Welcome to a world where no one discusses Munchausen syndrome. The gals of the Real Housewives of New York are back. We’re down one shapewear creator (Heather) but we’re up one Asian Jewish lady (Jules). I for one am just happy to be in a Housewives world where there is actual conflict and awkward conversations about dry cleaning.
So we open with last year’s rookie Dorinda back for a second season and visiting Bethenny’s new apartment. I remember Bethenny’s apartment being one big Skinnygirl branding opportunity (a lot of red and white), but I think it’s been scaled back. It’s a really amazing apartment. Dorinda claims she’s taken a break from drinking (DON’T YOU NOTICE HER BEAUTIFUL SKIN?!?!?!) but Bethenny calls B.S.—she saw Dorinda do-rinking in the Hamptons. This is like the Housewives equivalent of I Know What You Did Last Summer a.k.a. I Know What Martinis You Did Last Summer. Bethenny updates us that Carole is very much in love and basically in hiding with her young man friend, Adam. Oh and Dorinda says she wants to bring a new friend to lunch (and into the television program): a lady named Jules. She’s apparently quite sunny, which will naturally not last with this group.
Carole now has a baby. Well she has a puppy named Baby. GOTCHA. But she and Adam seem really happy and do cute couple things like wearing ripped jeans and buying cameras together.
On the opposite end of the spectrum is Ramona who’s single aside from a big new pair of boobs. She’s hitting up bars with her lady friends and mispronouncing the wait staff’s names. Basically, she’s YOLO-ing or whatever the YOLO equivalent is on the Upper East Side. And she’s super psyched that Avery is 21 so she can come to the bars with her. But Avery is not real into men buying her mother drinks or watching her mother flirting. Well, Avery, you better buckle up.

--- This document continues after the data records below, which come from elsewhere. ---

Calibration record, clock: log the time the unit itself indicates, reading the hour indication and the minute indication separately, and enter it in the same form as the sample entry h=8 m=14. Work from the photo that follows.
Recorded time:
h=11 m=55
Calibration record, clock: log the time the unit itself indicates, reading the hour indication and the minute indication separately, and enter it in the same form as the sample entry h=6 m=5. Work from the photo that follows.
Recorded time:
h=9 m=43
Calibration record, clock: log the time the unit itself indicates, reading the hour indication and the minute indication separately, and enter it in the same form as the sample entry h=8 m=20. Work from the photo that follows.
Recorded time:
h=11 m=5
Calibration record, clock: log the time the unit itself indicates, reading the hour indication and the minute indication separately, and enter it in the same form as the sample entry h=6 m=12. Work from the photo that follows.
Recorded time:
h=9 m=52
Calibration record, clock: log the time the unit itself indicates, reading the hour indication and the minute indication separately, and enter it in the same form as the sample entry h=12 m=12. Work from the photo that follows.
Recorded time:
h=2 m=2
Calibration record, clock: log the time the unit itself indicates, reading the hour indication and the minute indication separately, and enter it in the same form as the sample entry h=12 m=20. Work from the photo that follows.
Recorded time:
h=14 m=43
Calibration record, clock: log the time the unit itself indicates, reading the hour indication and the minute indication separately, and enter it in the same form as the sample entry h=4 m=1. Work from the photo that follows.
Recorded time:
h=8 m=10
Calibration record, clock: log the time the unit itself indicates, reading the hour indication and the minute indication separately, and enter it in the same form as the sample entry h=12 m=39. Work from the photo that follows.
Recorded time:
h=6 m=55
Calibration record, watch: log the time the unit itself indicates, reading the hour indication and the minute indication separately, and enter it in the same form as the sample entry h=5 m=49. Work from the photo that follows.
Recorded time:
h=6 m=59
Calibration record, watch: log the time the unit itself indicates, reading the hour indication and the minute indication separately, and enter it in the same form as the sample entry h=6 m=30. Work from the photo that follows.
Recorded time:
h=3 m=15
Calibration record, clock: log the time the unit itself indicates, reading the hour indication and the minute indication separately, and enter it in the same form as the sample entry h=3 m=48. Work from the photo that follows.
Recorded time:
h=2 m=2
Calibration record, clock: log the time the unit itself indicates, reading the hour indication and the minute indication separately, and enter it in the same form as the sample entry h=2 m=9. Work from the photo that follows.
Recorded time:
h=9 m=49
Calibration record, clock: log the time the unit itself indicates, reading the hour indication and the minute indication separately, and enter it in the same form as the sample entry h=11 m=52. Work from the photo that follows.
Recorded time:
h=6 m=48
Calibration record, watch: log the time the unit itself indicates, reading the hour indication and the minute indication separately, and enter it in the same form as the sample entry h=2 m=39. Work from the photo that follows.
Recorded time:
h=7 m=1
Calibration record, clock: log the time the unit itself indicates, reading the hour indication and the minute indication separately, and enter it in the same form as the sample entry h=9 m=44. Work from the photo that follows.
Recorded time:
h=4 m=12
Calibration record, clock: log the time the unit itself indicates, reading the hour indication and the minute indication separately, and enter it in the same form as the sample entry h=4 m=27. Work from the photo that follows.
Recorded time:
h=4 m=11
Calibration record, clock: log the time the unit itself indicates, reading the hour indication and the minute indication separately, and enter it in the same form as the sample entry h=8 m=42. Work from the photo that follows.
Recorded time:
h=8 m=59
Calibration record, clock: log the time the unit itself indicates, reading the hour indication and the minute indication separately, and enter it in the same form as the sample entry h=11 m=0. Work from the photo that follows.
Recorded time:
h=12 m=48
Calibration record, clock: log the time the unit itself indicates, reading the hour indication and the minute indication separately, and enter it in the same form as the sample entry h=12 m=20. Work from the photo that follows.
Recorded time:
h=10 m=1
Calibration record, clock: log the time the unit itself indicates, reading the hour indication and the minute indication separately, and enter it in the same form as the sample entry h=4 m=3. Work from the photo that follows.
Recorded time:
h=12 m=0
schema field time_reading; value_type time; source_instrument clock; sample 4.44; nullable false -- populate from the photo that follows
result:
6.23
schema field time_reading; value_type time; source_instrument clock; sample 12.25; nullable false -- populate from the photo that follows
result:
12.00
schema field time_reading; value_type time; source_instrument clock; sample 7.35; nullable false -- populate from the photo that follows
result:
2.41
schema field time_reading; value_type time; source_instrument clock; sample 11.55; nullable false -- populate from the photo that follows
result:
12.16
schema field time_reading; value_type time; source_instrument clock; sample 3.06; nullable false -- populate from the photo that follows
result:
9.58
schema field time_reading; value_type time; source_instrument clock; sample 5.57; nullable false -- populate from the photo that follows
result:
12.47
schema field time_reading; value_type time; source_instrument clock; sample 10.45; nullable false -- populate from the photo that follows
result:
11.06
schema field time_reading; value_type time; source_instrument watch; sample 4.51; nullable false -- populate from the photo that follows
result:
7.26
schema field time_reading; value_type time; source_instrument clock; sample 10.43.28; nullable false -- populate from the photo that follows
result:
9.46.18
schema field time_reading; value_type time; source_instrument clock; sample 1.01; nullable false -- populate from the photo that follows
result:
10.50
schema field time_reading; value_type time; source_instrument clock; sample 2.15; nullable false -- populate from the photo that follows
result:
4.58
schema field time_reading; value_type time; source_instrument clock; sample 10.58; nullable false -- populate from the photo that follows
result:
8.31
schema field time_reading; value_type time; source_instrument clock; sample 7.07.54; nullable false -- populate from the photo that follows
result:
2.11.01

Meanwhile, Sonja has a new intern named Juliona, which I’m pretty sure is a made up name. Also — WHERE IS PICKLES? Sonja’s upstairs painting furniture when Luann stops by to announce she’s going to stay the night there. It seems that Luann has a date and wants a place to crash. But Sonja is not cool with her bringing back a date to the house. This isn’t Turks and Caicos, Countess! Somehow the conversation turns to Luann being part Native American and having more teeth than the average person. This appalls Sonja because it really impacts Luann’s oral sex life. Then, we get a nice confessional where Sonja explains how one performs oral sex. What a time to be alive.